Reconciling these very real feelings with the person I used to be has kept me up on many occasions. I'm sure I can't be the only Mother in the world with a sordid past to transform her life AD. If your out there, I'd love to hear from you. 

[Before responding, please send your reply through your Kindness Filter.  Believe me, I've beat myself up worse than you could EVER do. No judgement or condemnation necessary.]
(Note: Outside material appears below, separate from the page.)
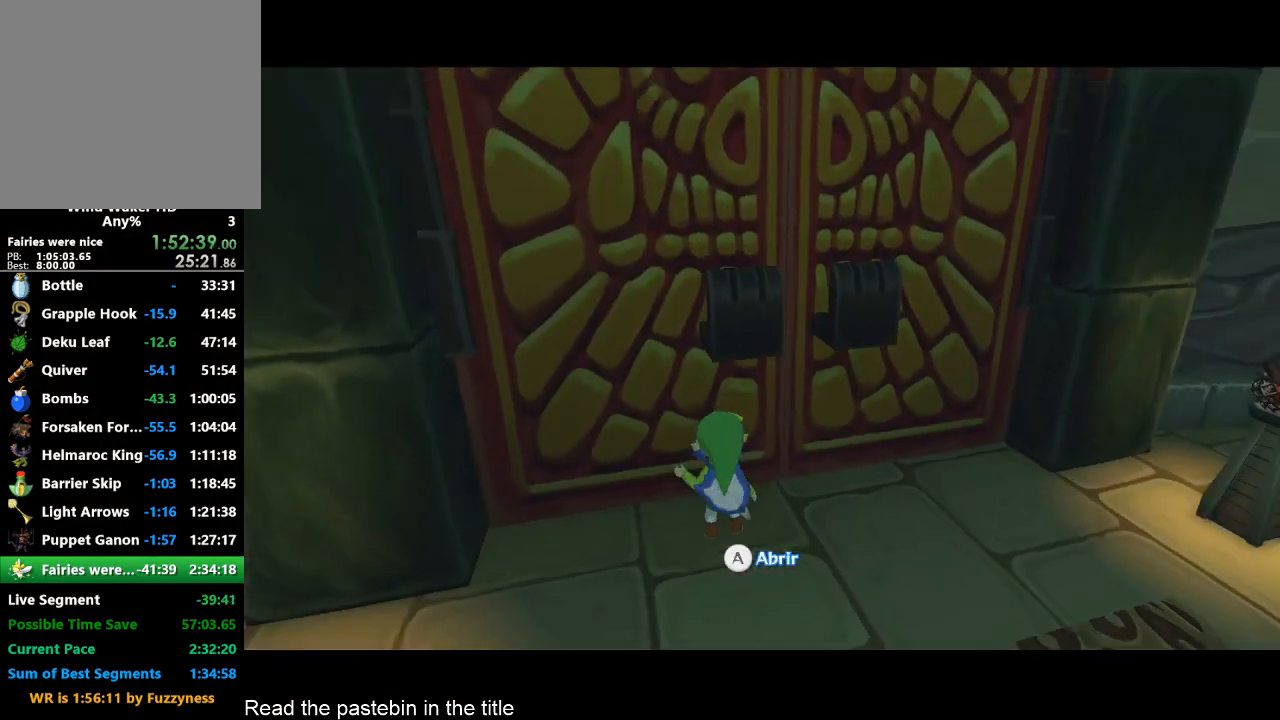
{"buttons": [], "left_stick": "center", "right_stick": "center", "button_events": []}
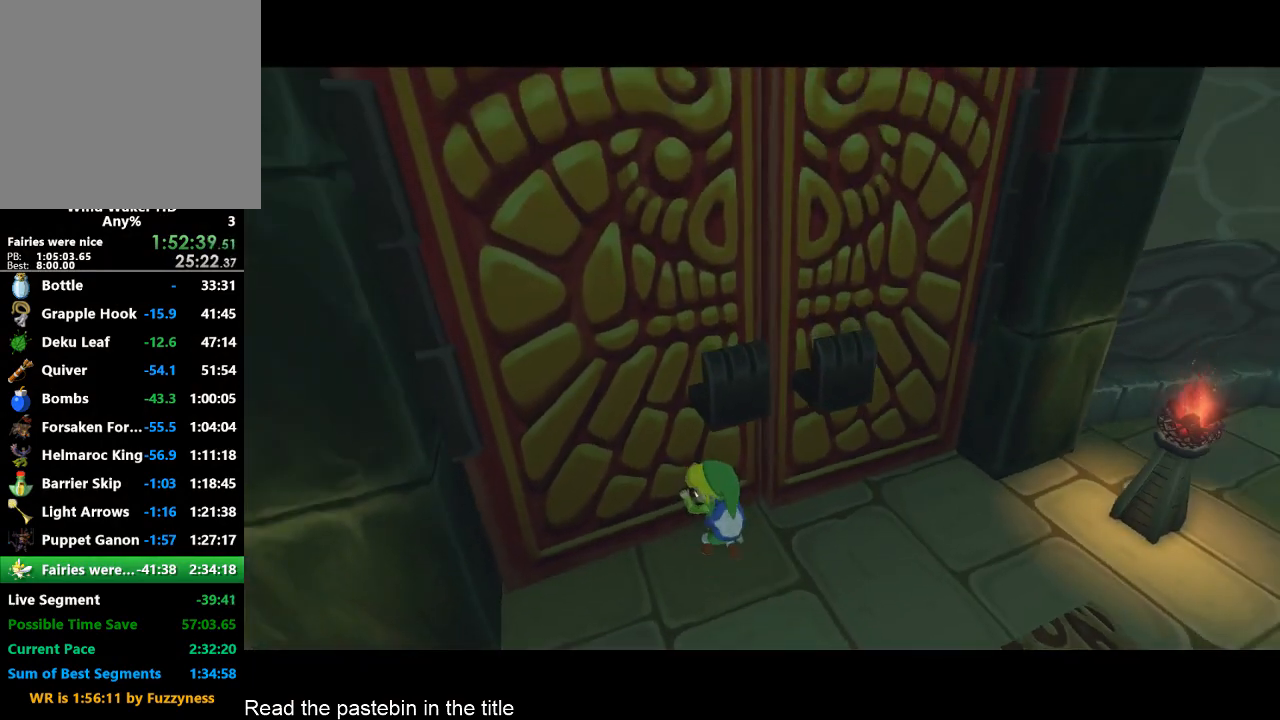
{"buttons": [], "left_stick": "center", "right_stick": "center", "button_events": []}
"Life should not be a journey to the grave with the intention of arriving safely in a well-preserved body; but rather, to skid in broadside, in a cloud of smoke, thoroughly used up and totally worn out and loudly proclaiming WOW! What a Ride!!"~ Hunter S. Thompson

 

Friday, March 7, 2014

One of those days

You know when you have one of those days? The days when, before your feet even hit the ground, the little voice inside says "THIS one is gonna be a bitch!"
I'm having one of those days today.  Not that I didn't wanna get out of bed because of it, I mean I've come to the point in my life that no matter what happens, everything will turn out for the best.  That realization came to me after many, many years of suffering and chaos, most of it self-inflicted too.  I guess you could say I'm hard-headed or stubborn- I'll blame that on my Mediterranean blood coupled with being raised by an Italian step-father.  [I haven't quite overcome the finger-pointing yet, as you can see]
But as I mentioned before, I'm certainly not perfect.  I still have days [like today for instance] that the committee in my head gets the better of me. And I have to work really hard to put a smile on my face and trudge through it.  On days like this, I try to remind myself that everything is temporary and I usually find out that I'm stronger than I thought I was.  Sometimes I have to take a bat to the speaker so its message is all garbled....... like the schoolteacher in a Charlie Brown special. Other days, I find it much easier to ignore the negative self-talk I hear. [I like those days best :-)] Some days, its as easy as reminding myself to breathe thru it but on other days, no amount of breathing could make me feel any better.
Somehow, even on those really crappy days when I hear a million opinions at the same time and my breathing makes me reach for a paper bag, i know that if I REALLY pay attention and dig deep, I can get through it.  It might be uncomfortable, it might even become painful and I'm certainly NOT going to like it.....but I will probably grow and learn from it. As long as I'm willing to put in the work.


So, here's a question: what do you do to get through tough days?
"Women are like tea bags. We don't know our own strength until we are in hot water."